California Employers Face Significant Penalties for Pay Stub Violations

California Employers Face Significant Penalties for Pay Stub Violations

This is the third in a three-part series of articles about California wage statement laws. This installment addresses the penalties associated with wage statement violations. Read the first part here and the second part here.

When California employers fail to accurately provide certain details on pay stubs, they might incur steep fines under state law. California attorneys told SHRM Online that even hypertechnical violations may be costly for employers.

California law specifies 10 items that must be listed on the wage statements that are provided to employees each payday.

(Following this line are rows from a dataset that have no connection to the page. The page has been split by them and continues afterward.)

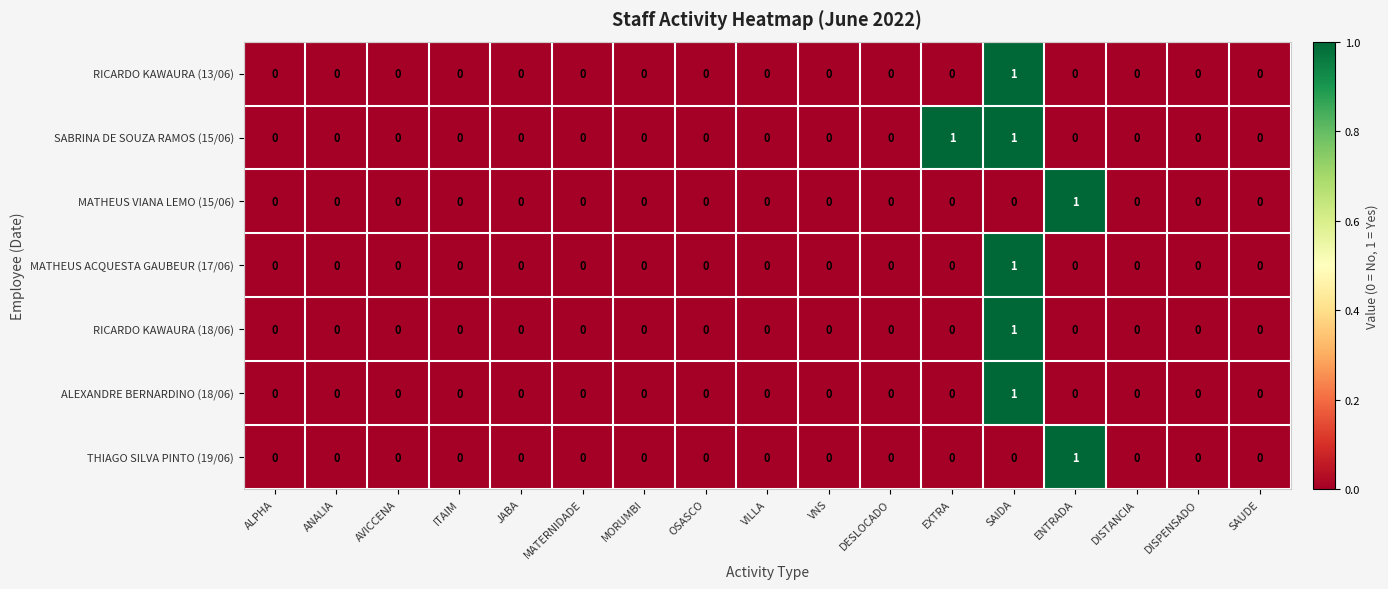

Which series has the largest total across all categories?

SABRINA DE SOUZA RAMOS (15/06)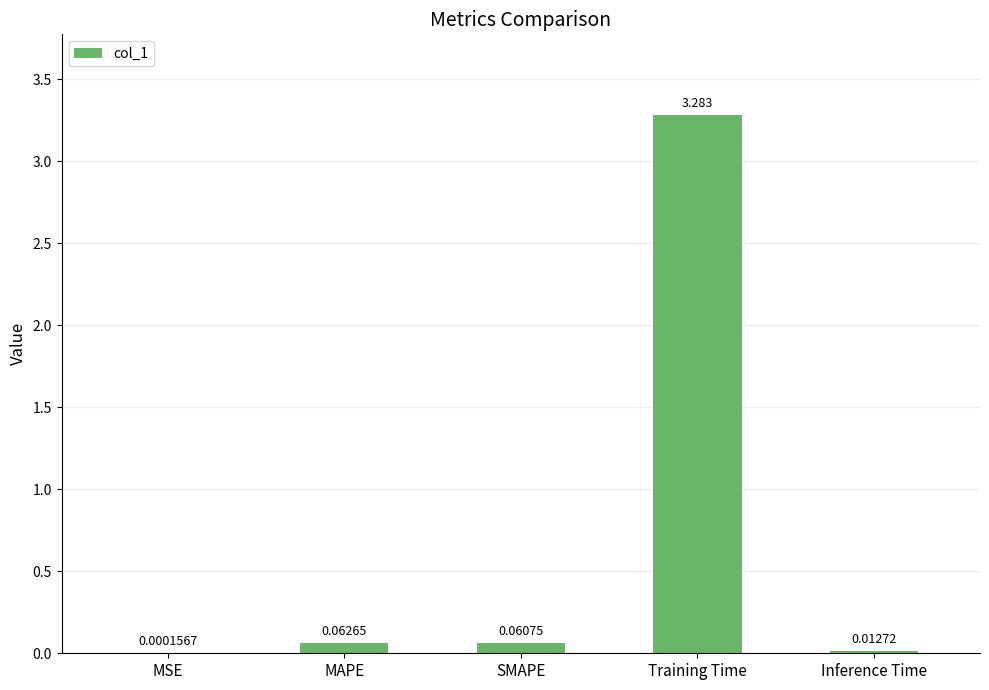

At which category does the chart reach its peak across all series?

Training Time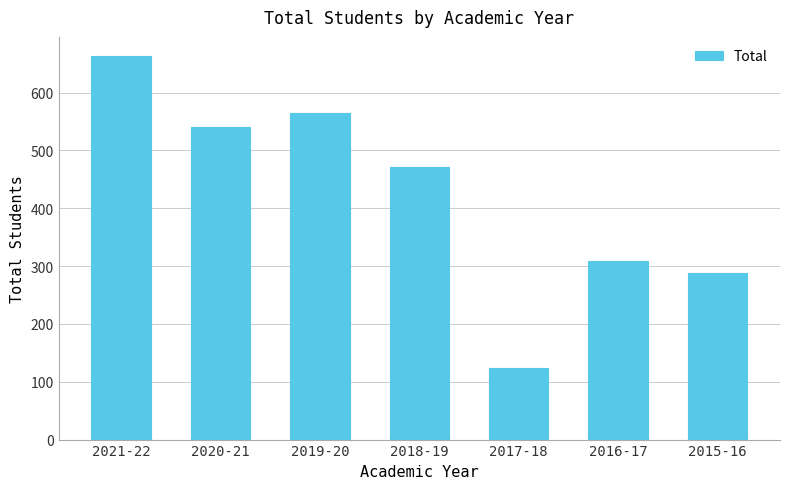

Is it true that the value at 2017-18 is 124?

True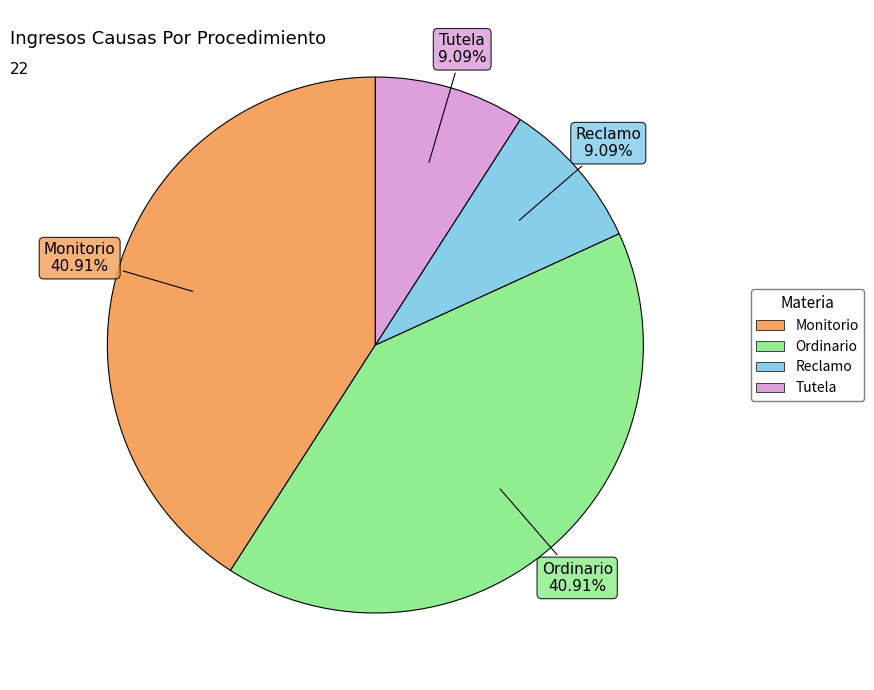

How many slices are in this pie chart?

4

The purpose is to provide workers with enough information to verify that they are being properly paid, according to the state Division of Labor Standards Enforcement.

Employers may incorrectly assume that pay stub compliance is just a matter of paperwork and can simply be corrected, said Christopher Ahearn, an attorney with Fisher Phillips in Irvine. "Employers should understand that the penalties for wage statement violations can be very high," he noted.

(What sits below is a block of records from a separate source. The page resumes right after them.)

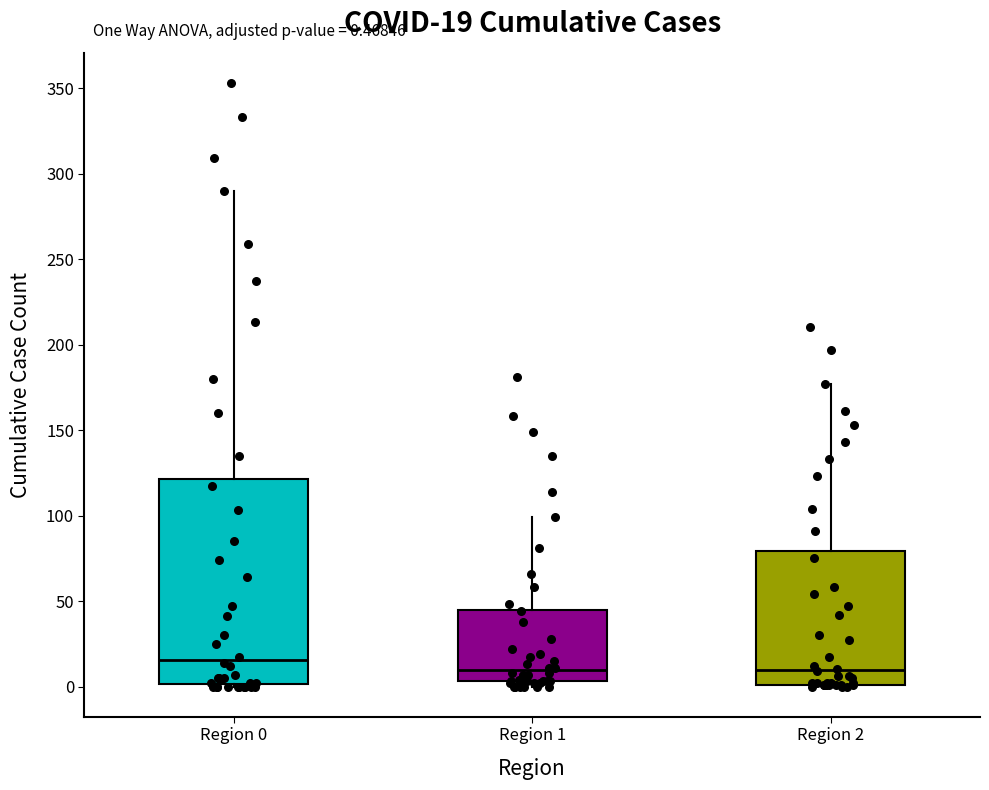

Which box has the highest median line?

Region 0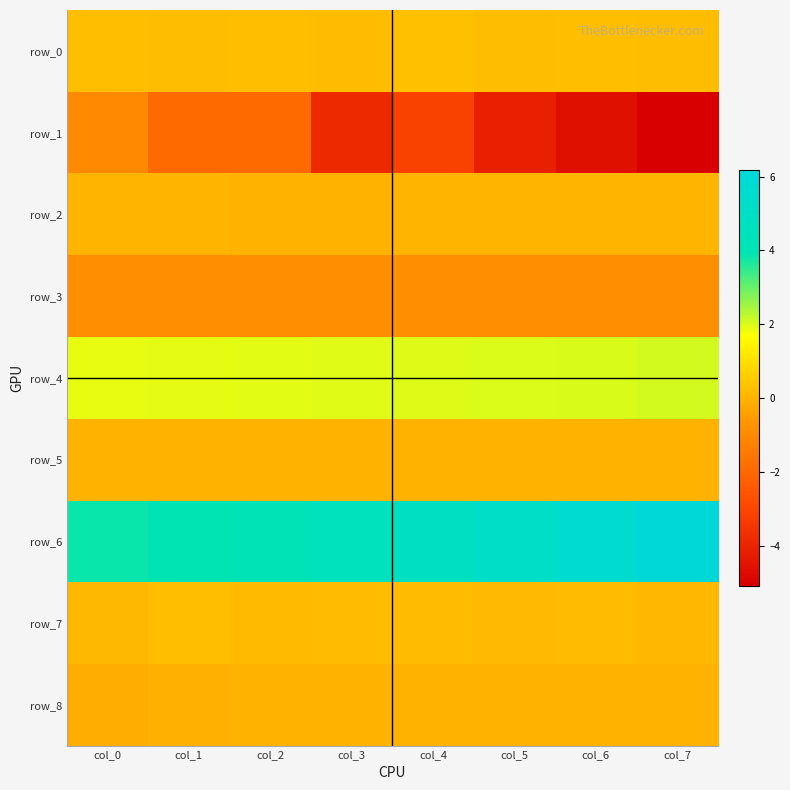

True or false: row_4 has a value of 1.2 at col_1.

False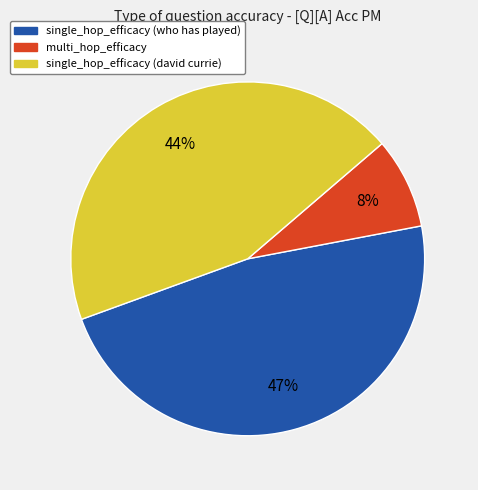

Which slice is the largest?

single_hop_efficacy (who has played)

Statutory penalties under the California Labor Code start at $50 for the first violation and rise to $100 for each subsequent violation. These penalties are assessed on a per-employee basis—up to a maximum of $4,000 for each employee who receives inaccurate pay stubs.

[SHRM members-only toolkitComplying with California Wage Payment and Hours of Work Laws]

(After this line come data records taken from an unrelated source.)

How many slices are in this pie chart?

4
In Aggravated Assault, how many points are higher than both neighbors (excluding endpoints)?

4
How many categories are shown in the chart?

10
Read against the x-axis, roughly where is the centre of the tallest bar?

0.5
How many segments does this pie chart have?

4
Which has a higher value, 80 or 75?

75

The penalties under California law can add up quickly. "A single mistake can lead to several penalties," noted Bruce Sarchet, an attorney with Littler in Sacramento. For example, if an employer didn't provide a worker with a meal break, the employer would have to pay a penalty to the employee for the missed break and would also face a fine for failing to report the meal-break penalty on the pay stub.

Another wrinkle in the law is that penalties are assessed per paycheck, Sarchet explained. Employers in the state must pay workers at least twice per month, though some pay workers every week. It benefits employees to receive a paycheck every week, but employers that pay workers with that level of frequency double their exposure to potential wage statement penalties, he said.

PAGA Claims

In addition to penalties for labor code violations, employers may face fines under California's Private Attorneys General Act (PAGA). PAGA allows aggrieved employees to sue over alleged labor code violations on behalf of themselves and other employees and to step into the shoes of state regulators to recover civil penalties. Seventy-five percent of the penalties that are recovered go to the state, and 25 percent go to employees.

PAGA claims include technical wage statement violations—for example, a business may face penalties for improperly listing the name under which it does business instead of its legal name. Even simple formatting errors can result in penalties, Ahearn noted.

Under PAGA, an initial violation carries a $100 penalty per employee per pay period. Every subsequent violation carries a $200 penalty. Moreover, plaintiffs can recoup attorney fees under PAGA.

"Those numbers add up really fast," Ahearn said.

The act was amended as an attempt to curb frivolous claims, but PAGA claims can still be expensive for employers. Several bills to further reform PAGA are currently making their way through the state legislature, Sarchet noted.

Employers should note that they do have an opportunity to correct PAGA violations and avoid penalties. If an employer receives a letter notifying the business about potential violations, the employer should consult counsel right away, Ahearn said. The employer has 33 days from the date of the letter to make pay stub corrections. No time extensions are available, so if the letter isn't immediately acted upon, the employer will miss the opportunity to significantly reduce potential penalties, he said.

Regular Audits

Employers need to regularly audit their practices for compliance, Sarchet said, and the audit should cover more than just wage statements. For example, employers should also ensure that they are providing meal and rest breaks, paying employees the required penalties if breaks are missed, and recording the penalty payments on wage statements.


This was the third in a three-part series of articles on California wage statement laws. The first installment reviewed common pay stub errors that employers make. The second installment explored the rules for electronic pay stubs.